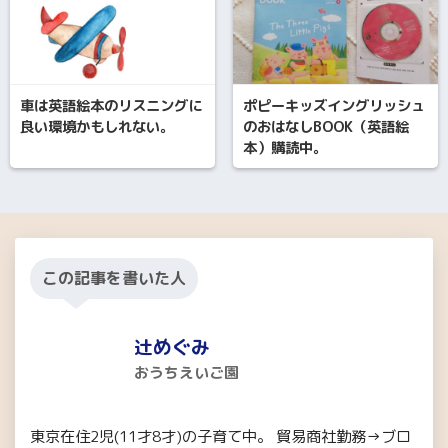
車は英語絵本のリスニングに
ポピーキッズイングリッシュ
良い環境かもしれない。
のおはなしBOOK（英語絵
本）購読中。
この記事を書いた人
辻めぐみ
おうちえいご園
東京在住2児(11才8才)の子育て中。 貿易商社勤務→ブロ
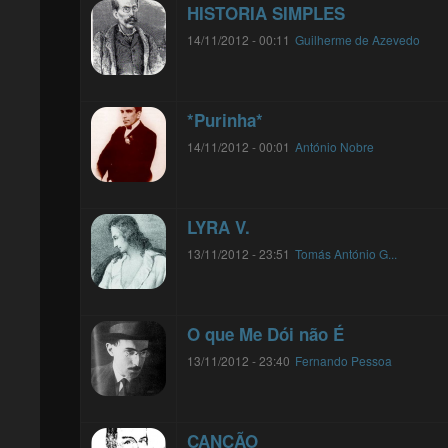
HISTORIA SIMPLES
14/11/2012 - 00:11
Guilherme de Azevedo
*Purinha*
14/11/2012 - 00:01
António Nobre
LYRA V.
13/11/2012 - 23:51
Tomás António G...
O que Me Dói não É
13/11/2012 - 23:40
Fernando Pessoa
CANÇÃO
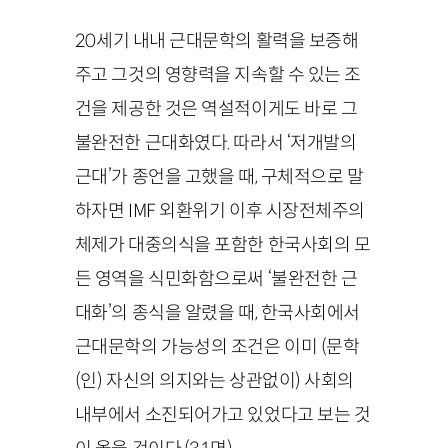
20
세기 내내 근대문학의 활력을 보증해
주고 그것의 영향력을 지속할 수 있는 조
건을 제공한 것은 역설적이게도 바로 그
불완전한 근대화였다. 따라서 ‘저개발의
근대’가 종언을 고했을 때, 구체적으로 말
하자면
IMF
외환위기 이후 시장전체주의
체제가 대중의식을 포함한 한국사회의 모
든 영역을 식민화함으로써 ‘불완전한 근
대화’의 종식을 알렸을 때, 한국사회에서
근대문학의 가능성의 조건은 이미 (문학
(인) 자신의 의지와는 상관없이) 사회의
내부에서 소진되어가고 있었다고 보는 것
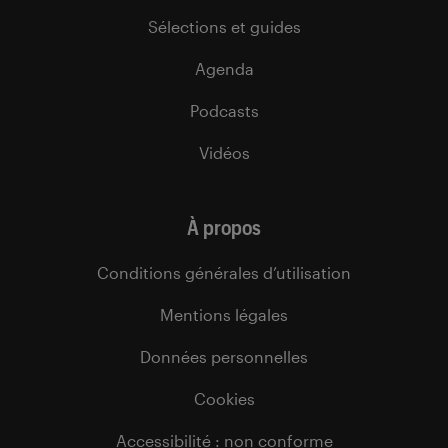
Sélections et guides
Agenda
Podcasts
Vidéos
À propos
Conditions générales d’utilisation
Mentions légales
Données personnelles
Cookies
Accessibilité : non conforme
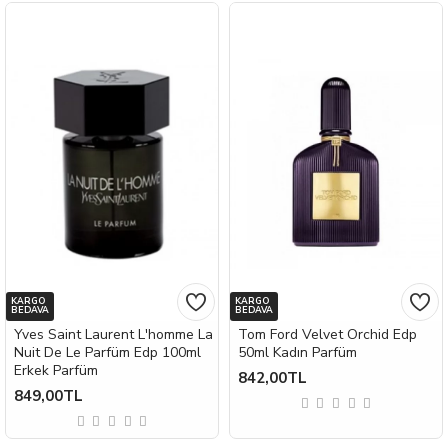
KARGO
KARGO
BEDAVA
BEDAVA
Yves Saint Laurent L'homme La
Tom Ford Velvet Orchid Edp
Nuit De Le Parfüm Edp 100ml
50ml Kadın Parfüm
Erkek Parfüm
842,00TL
849,00TL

WHAT TO DO: Quote the text of all the entries above, line for line, leaving out the pictures.

RESULT:
車は英語絵本のリスニングに
ポピーキッズイングリッシュ
良い環境かもしれない。
のおはなしBOOK（英語絵
本）購読中。
この記事を書いた人
辻めぐみ
おうちえいご園
東京在住2児(11才8才)の子育て中。 貿易商社勤務→ブロ
HISTORIA SIMPLES
14/11/2012 - 00:11
Guilherme de Azevedo
*Purinha*
14/11/2012 - 00:01
António Nobre
LYRA V.
13/11/2012 - 23:51
Tomás António G...
O que Me Dói não É
13/11/2012 - 23:40
Fernando Pessoa
CANÇÃO
20
세기 내내 근대문학의 활력을 보증해
주고 그것의 영향력을 지속할 수 있는 조
건을 제공한 것은 역설적이게도 바로 그
불완전한 근대화였다. 따라서 ‘저개발의
근대’가 종언을 고했을 때, 구체적으로 말
하자면
IMF
외환위기 이후 시장전체주의
체제가 대중의식을 포함한 한국사회의 모
든 영역을 식민화함으로써 ‘불완전한 근
대화’의 종식을 알렸을 때, 한국사회에서
근대문학의 가능성의 조건은 이미 (문학
(인) 자신의 의지와는 상관없이) 사회의
내부에서 소진되어가고 있었다고 보는 것
Sélections et guides
Agenda
Podcasts
Vidéos
À propos
Conditions générales d’utilisation
Mentions légales
Données personnelles
Cookies
Accessibilité : non conforme
KARGO
KARGO
BEDAVA
BEDAVA
Yves Saint Laurent L'homme La
Tom Ford Velvet Orchid Edp
Nuit De Le Parfüm Edp 100ml
50ml Kadın Parfüm
Erkek Parfüm
842,00TL
849,00TL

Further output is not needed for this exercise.